2

3.2K 291 6
                                    



Pukul 7 lebih 20 menit. Lantai toko terlihat sudah sangat bersih, begitu pula loyang-loyang dan piring kue yang tertata rapi setelah dicuci. Sebagian masih terpajang di etalase sebagai wadah kue dan roti yang belum terjual. Bahan untuk adonan besok sudah disiapkan rapi di dapur, serapi Taehyung yang mandi dan bersiap di tempat kerjanya.

Berterima kasih kepada rekan kerjanya hari ini, Taehyung meminta pulang lebih awal karena harus menepati janji dengan CEO Jeons Oakly, perusahaan furnitur ternama yang bahkan Taehyung sendiri tak pernah memasuki tokonya.

Meskipun sudah telat 20 menit, Taehyung berharap Jeongguk akan memaafkannya karena sudah memberi tahu lewat pesan pribadi (dan tidak dibaca sama sekali).

Emang CEO sesibuk itu kah? Atau dia sendiri juga lupa ada janji?

Taehyung berjalan cepat menuju halte untuk menaiki bus ke daerah club yang ia datangi sabtu lalu.

Gue harus panggil gimana ya? Hyung? Gak sopan banget, mana CEO lagi. Pak? Tuan?

Taehyung meringis. Entah kenapa dia sedikit menyesali perbuatannya kemarin. Dirinya dibandingkan Jeongguk adalah bumi dan langit. Taehyung sedikit heran mengapa Jeongguk mau bertemu dengannya lagi malam ini.

Taehyung sampai di tempat yang ditentukan 15 menit kemudian. Gedung itu tampak masih tertutup, dan Taehyung berdiri di depannya sembari mengecek ponsel. Tidak lucu jika Jeongguk membatalkan pertemuan mereka karena Taehyung terlambat.

Pesannya masih juga belum dibaca.

Taehyung mulai berpikir, sebenarnya Jeongguk serius tidak, sih?

Ia coba menunggu beberapa menit sembari mengabari Jimin bahwa dia pulang terlambat. Satu-satunya teman baik Taehyung itu kerap berubah jadi sosok ayah yang suka mengomel ketika Taehyung pulang terlambat. Padahal, Taehyung tidak pernah mengomelinya ketika membawa bermacam manusia ke apartemennya.

Sebuah klakson mobil membuat Taehyung alihkan pandangan. Di depannya, sebuah mobil tampak berhenti di tepi jalan, dan pengemudinya membuka kaca jendela. Taehyung memperhatikan pengemudi itu dengan jarak pandang yang tak begitu baik sebab tidak memakai kacamata dan kontak lensa.

Itu Jeongguk bukan ya?

"Kim Taehyung!" Itu bukan suara Jeongguk. Tapi siapa?

Maka Taehyung ambil langkah mendekat.

"Lo inget gue kan? Kim Seokjin, temennya Jeongguk."

Ah, Taehyung mengangguk paham.

"Lo nungguin Jeongguk, ya? Dia bilang bakal tidur di rumah kita malam ini, mending lo gue anterin ke rumah biar ketemu dia langsung. Emangnya lo mau nunggu di sini sendiri?"

Taehyung mencoba mencerna rentetan kalimat itu. Rumah kita? Kita siapa? Jeongguk bilang ke Seokjin kalau ingin menemui Taehyung?

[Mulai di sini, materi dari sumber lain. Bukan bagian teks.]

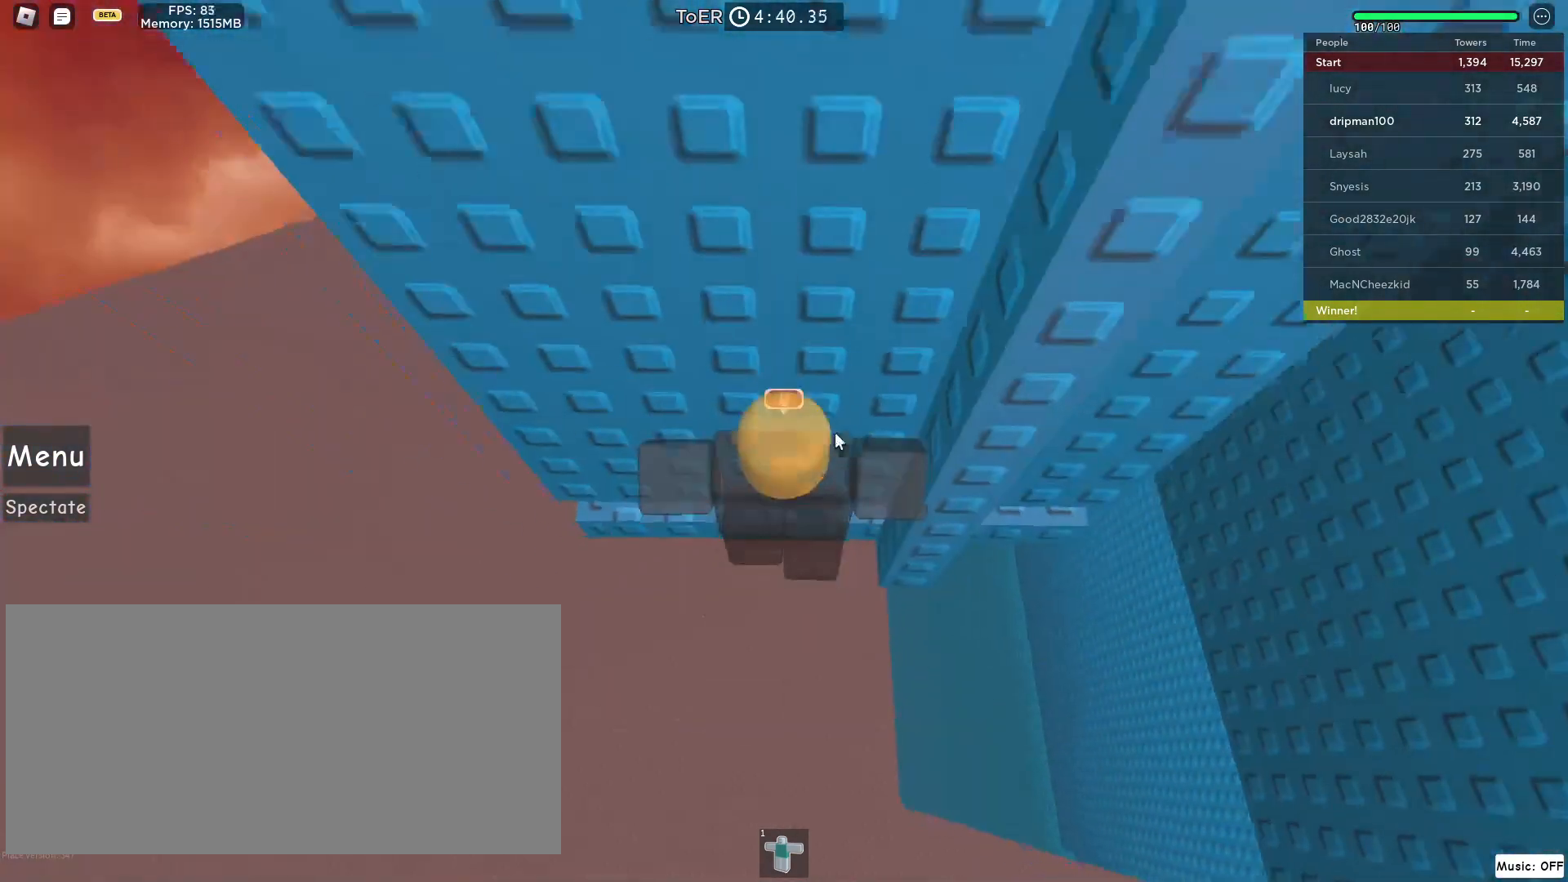
{"keys": ["d", "shift"], "mouse": ["right"], "events": [[167, "w", "down"], [183, "mouse_right", "down"], [300, "w", "up"], [483, "d", "down"], [483, "shift", "down"]]}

Melihat respon Taehyung yang kebingungan, Seokjin tersenyum dan membuka pintu mobil. "Masuk. Biar gue jelasin di perjalanan."



"Masuk aja, Tae. Tungguin Jeongguk di dalam."

Ternyata, rumah kita yang dimaksud Seokjin adalah rumah lima laki-laki yang ditemuinya di club. Rumah mewah yang sering ditinggali kelima laki-laki yang masih asing bagi Taehyung, namun mampu membuat Taehyung lagi-lagi berpikir semudah itukah bagi lima laki-laki penuh uang ini membeli rumah hanya untuk dijadikan tempat singgah bersama?

Mungkin, gaya hidup orang kalangan atas memang seperti itu. Mungkin, Taehyung tidak pernah merasakannya. Rumah yang dimaksud tampak sepi, karena beberapa penghuninya lebih memilih duduk manis di ruang tengah yang hangat dan nyaman.